- Given information -
————
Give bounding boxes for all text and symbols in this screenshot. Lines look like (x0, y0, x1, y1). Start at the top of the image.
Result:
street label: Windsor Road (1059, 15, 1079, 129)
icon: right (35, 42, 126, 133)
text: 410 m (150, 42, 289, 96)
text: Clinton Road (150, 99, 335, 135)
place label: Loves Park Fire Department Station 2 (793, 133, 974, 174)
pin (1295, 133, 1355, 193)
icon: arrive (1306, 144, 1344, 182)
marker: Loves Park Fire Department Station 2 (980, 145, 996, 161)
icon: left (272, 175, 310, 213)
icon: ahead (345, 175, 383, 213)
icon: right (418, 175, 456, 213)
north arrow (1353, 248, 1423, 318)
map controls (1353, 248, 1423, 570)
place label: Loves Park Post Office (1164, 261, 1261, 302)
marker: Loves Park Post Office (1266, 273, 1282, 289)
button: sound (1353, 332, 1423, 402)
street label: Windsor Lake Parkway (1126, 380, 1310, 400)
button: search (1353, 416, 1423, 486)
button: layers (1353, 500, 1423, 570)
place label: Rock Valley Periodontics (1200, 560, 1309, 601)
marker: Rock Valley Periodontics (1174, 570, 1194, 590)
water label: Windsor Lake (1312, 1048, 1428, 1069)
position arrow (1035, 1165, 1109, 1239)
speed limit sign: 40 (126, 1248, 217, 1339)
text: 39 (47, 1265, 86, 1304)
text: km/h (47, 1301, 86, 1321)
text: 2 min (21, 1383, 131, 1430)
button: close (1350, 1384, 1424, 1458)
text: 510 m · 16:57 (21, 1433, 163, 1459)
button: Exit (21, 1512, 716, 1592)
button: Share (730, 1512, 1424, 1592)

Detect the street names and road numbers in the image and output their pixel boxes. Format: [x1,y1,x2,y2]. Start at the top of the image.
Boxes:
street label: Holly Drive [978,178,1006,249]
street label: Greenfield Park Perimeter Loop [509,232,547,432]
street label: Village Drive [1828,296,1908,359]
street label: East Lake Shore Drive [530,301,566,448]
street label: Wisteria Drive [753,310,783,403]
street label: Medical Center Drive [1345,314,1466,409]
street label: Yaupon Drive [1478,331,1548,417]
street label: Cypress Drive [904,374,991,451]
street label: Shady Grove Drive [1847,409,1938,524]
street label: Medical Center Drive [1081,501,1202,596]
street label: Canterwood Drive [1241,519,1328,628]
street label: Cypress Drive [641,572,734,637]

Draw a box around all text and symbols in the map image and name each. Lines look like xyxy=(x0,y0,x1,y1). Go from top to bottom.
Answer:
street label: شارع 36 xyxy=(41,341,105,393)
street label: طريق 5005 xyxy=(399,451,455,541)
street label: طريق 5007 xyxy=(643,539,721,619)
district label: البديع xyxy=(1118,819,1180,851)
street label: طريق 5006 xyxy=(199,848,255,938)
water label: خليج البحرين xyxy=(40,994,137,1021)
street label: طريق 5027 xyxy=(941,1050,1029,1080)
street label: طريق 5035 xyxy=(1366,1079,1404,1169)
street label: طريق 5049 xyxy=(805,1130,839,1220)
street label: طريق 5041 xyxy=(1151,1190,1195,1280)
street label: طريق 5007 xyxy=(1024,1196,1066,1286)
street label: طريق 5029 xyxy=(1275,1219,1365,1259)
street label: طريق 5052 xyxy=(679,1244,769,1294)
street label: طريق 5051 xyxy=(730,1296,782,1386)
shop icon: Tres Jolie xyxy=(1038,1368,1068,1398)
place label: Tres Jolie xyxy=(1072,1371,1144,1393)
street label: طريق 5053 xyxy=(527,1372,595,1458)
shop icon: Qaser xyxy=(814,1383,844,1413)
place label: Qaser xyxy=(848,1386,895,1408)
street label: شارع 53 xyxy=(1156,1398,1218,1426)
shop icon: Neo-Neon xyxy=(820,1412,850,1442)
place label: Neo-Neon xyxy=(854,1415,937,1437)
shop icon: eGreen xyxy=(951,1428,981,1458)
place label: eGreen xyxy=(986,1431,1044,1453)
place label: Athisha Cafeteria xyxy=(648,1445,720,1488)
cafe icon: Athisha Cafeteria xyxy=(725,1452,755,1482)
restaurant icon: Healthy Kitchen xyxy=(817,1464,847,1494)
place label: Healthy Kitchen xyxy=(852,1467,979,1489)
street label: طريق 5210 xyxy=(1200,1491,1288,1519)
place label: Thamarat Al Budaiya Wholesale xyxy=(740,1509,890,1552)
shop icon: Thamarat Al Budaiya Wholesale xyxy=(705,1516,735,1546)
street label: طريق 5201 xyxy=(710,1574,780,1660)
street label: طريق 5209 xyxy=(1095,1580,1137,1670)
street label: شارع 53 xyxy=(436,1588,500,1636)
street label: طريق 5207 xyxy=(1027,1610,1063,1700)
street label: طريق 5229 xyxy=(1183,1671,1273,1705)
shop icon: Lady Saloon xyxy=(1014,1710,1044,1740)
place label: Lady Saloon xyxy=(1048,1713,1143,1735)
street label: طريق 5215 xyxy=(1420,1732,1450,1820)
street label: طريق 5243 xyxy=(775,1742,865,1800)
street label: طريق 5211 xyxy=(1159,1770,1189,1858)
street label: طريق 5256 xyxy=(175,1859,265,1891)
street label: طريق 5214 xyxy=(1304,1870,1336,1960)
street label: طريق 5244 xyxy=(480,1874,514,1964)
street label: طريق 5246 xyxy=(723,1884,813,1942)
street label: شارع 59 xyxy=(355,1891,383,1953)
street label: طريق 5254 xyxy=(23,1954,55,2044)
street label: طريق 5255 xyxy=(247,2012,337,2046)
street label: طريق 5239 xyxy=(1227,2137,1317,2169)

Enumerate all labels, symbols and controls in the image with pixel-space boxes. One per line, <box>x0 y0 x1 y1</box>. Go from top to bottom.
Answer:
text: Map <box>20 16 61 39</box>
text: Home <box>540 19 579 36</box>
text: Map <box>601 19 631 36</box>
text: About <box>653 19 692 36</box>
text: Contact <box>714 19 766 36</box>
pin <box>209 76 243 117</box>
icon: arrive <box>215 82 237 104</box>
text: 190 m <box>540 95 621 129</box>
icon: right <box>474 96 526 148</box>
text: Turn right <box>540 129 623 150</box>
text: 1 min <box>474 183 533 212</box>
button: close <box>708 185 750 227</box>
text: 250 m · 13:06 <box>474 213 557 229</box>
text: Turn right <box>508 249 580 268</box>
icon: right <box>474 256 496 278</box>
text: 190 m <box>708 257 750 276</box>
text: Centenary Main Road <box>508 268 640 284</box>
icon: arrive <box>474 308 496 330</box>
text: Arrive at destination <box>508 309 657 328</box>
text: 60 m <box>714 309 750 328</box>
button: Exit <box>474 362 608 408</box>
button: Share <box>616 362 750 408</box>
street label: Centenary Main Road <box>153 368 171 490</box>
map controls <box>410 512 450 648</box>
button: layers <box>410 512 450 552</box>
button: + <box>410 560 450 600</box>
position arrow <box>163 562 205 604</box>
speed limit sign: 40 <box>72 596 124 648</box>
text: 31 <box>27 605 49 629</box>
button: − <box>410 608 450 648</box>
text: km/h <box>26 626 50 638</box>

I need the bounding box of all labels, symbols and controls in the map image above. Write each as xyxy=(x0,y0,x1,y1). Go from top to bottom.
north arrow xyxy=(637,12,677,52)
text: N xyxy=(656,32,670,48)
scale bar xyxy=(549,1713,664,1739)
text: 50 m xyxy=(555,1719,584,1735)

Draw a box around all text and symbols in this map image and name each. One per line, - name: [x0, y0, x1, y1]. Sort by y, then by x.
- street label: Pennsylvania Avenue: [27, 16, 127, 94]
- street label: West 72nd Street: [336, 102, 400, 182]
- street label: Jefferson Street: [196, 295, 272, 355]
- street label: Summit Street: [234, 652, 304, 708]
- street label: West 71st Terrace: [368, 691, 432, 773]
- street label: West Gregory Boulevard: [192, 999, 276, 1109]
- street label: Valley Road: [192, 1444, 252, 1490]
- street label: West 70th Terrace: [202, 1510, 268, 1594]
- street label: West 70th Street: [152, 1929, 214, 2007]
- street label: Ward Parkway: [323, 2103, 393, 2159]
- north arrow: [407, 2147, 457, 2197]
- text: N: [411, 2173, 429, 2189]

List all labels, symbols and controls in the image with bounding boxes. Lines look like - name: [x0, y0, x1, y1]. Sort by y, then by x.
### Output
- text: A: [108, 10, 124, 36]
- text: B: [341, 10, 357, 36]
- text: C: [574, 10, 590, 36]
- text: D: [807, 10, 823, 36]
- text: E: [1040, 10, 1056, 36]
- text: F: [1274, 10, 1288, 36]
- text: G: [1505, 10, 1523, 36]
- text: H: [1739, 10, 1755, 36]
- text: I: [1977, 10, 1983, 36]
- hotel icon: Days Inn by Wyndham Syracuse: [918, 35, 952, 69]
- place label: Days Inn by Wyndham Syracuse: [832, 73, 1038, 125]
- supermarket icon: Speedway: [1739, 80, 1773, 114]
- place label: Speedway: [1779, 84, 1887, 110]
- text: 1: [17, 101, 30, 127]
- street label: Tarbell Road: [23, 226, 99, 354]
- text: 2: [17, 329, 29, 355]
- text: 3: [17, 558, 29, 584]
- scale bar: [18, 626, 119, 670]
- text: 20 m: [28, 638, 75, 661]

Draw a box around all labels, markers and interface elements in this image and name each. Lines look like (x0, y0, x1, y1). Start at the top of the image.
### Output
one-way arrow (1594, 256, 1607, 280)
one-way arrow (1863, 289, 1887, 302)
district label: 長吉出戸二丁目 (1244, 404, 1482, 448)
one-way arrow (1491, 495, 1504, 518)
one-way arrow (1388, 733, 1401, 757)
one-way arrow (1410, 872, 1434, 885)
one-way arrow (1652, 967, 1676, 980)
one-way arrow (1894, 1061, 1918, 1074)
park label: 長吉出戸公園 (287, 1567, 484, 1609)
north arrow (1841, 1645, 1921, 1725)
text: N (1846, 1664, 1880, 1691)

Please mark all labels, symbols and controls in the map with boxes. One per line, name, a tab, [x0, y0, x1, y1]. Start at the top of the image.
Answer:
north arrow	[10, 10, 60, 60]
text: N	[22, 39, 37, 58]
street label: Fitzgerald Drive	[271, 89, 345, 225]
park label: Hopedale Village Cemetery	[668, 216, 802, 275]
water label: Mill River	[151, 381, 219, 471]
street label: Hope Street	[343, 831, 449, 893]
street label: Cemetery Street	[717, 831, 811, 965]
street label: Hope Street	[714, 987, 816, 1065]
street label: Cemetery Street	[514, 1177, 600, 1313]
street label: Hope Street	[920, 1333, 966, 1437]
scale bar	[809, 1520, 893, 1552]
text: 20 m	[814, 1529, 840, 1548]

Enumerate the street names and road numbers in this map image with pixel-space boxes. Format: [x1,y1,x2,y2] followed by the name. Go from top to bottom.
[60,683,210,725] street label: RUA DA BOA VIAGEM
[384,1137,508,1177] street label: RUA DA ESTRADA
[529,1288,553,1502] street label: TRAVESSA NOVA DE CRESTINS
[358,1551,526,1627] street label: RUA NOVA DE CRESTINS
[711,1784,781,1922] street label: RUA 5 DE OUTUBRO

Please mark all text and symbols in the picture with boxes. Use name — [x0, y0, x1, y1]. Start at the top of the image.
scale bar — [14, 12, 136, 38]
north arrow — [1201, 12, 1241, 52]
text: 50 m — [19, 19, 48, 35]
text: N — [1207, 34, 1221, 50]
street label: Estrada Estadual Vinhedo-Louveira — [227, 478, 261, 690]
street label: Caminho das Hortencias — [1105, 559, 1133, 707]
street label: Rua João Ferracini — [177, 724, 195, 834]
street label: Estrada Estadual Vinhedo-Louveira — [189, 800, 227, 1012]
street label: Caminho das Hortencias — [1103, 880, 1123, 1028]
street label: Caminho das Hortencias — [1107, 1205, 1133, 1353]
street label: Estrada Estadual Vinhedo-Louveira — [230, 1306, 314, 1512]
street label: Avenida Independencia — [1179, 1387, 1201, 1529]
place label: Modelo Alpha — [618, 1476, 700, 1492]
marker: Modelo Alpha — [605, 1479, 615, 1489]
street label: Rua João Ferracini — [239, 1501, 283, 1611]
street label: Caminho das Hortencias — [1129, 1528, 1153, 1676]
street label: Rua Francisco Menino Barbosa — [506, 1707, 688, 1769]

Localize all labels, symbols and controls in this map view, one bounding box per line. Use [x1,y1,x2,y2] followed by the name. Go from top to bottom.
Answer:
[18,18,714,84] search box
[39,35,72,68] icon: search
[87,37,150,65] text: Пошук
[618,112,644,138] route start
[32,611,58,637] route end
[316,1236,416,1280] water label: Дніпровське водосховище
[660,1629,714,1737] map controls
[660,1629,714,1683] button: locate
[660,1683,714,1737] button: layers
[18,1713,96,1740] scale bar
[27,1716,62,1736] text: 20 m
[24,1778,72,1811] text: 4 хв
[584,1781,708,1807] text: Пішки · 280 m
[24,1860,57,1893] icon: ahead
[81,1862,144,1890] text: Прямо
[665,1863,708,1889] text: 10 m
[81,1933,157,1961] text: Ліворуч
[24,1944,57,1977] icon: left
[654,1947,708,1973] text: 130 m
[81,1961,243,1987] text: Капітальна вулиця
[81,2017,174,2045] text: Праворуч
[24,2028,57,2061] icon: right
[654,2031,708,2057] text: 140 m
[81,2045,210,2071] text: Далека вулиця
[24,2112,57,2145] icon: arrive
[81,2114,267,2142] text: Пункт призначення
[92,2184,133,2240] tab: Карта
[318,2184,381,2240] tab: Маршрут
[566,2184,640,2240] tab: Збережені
————
- What you are asked to do -
Among the records, find every line with the word "look" and copy it.

- Result of this task -
Give bounding boxes for all text and symbols in this screenshot. Lines look like (x0, y0, x1, y1). Start at the top of the image.
Draw a box around all text and symbols in the map image and name each. Lines look like xyxy=(x0,y0,x1,y1). Go from top to bottom.
List all labels, symbols and controls in the image with bounding boxes. Lines look like - name: [x0, y0, x1, y1]. Sort by y, then by x.
Draw a box around all labels, markers and interface elements in this image and name each. Lines look like (x0, y0, x1, y1). Start at the top of the image.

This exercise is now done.